* Work required
Within the entries below, how many lines carry the word "организации"? State the number and stop.

[Provided records — start]

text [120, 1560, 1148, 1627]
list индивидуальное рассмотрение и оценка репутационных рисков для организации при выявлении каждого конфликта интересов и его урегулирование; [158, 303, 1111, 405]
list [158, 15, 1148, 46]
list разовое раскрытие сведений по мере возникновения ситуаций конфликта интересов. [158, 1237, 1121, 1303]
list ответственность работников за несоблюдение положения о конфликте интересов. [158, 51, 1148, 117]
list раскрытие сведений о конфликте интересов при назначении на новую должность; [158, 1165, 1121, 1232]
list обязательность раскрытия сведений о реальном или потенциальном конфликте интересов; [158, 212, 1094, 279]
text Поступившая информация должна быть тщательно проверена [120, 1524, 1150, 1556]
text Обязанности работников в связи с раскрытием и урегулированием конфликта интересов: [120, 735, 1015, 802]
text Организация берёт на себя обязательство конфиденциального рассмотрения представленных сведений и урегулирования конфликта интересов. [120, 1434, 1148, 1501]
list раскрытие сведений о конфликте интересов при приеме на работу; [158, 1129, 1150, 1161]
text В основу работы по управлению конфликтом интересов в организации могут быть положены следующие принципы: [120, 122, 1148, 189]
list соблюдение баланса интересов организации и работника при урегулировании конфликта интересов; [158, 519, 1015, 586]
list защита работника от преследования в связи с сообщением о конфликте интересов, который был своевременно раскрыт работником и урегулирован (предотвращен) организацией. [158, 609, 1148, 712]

[Provided records — finish]

* Your solution
3